Early this fall, Joanie Morgan was on a mission to find a suitable book to lend to the 9-year-old grandson of a dear friend.
She was spoiled for choice because the library inside the family's vacation home in Hot Springs, Virginia, was packed with hundreds of titles that had been collected by various relatives.
But, Morgan told Business Insider, she found herself being drawn to a book by the renowned Polish-British novelist Joseph Conrad called "Youth and Two Other Stories."
The octogenarian pulled it off the shelf and examined its spine. To her surprise, it was stamped with the words "Larchmont Public Library."
Then, when she opened the book, she saw that it had a printed slip stuck to the inside back cover. The stamp showed that the title should have been returned to the library by October 11, 1933 — almost exactly 90 years earlier.
"I was intrigued," Morgan said.
Morgan believed the forgotten library book had been absorbed into the family's collection
She immediately thought of her late stepfather, James H.S Ellis Jr, who had lived in Larchmont, NY, before meeting her mother, Kay Wheeler, in 1958.
Ellis had raised two sons in the suburban town with his first wife, Morgan said. It led her to believe that the advertising executive had checked the book out of the library on behalf of one of his boys in the early 1930s.
Morgan suspected that her stepdad, who died in 1978, had forgotten to return it. She said that, as the years passed, it had likely been absorbed into the vast collection of books at the vacation home.
Morgan said that she mailed the book back to the library
"People have asked if I did the math and figured out how much the fine might have been," Morgan told Business Insider. But, she said, she didn't give it a thought.
Instead, she said, her instinct was to "do the right thing." She called Larchmont Public Library and told a member of staff that she planned to return the book by October 11, 2023 — 90 years after it was initially due.

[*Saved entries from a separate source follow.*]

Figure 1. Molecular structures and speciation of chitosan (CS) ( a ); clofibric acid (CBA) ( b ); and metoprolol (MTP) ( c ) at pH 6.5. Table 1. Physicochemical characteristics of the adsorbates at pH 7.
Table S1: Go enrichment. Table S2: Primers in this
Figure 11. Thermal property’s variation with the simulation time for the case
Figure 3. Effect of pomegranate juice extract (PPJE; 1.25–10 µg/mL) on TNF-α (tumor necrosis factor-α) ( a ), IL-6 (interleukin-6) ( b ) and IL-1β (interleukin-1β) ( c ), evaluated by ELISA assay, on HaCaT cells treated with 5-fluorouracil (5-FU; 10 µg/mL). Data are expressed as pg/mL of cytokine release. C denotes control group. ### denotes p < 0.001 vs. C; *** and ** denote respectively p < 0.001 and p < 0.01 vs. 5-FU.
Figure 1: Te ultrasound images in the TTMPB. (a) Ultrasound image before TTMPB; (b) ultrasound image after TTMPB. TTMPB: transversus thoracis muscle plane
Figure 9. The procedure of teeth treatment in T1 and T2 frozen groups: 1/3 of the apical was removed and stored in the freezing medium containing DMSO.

"I did it all up in a bulletproof package and mailed it to the library," she said.
Other 'guilty' patrons sent in their overdue books after hearing about the return
Liam Hegarty, who heads the reference section of Larchmont Public Library, opened the parcel with interest. He told Business Insider that the institution imposes a daily fine of 20 cents on past-due books.
However, he said that, on their safe return, the total amount is a straight $5. He said, "We don't want to discourage people from bringing back a book because they're afraid the fine will be immense."
To this end, Hegarty and his colleagues wrote a post about the long-awaited return of "Youth and Two Other Stories" on the library's Facebook page. The post — which pointed out that Morgan might have been dealt a $6,400 fine if the $5 maximum penalty hadn't existed — went viral.
According to the librarian, the publicity encouraged other patrons to return books that they'd been harboring, too.
One borrower mailed in a book past due from 1969. Hegarty said that the package included a check for the maximum fine of $5. He said that the guilty party — who wrote that they could keep their "dirty secret no longer" — also made a donation to the Friends of the Larchmont Library.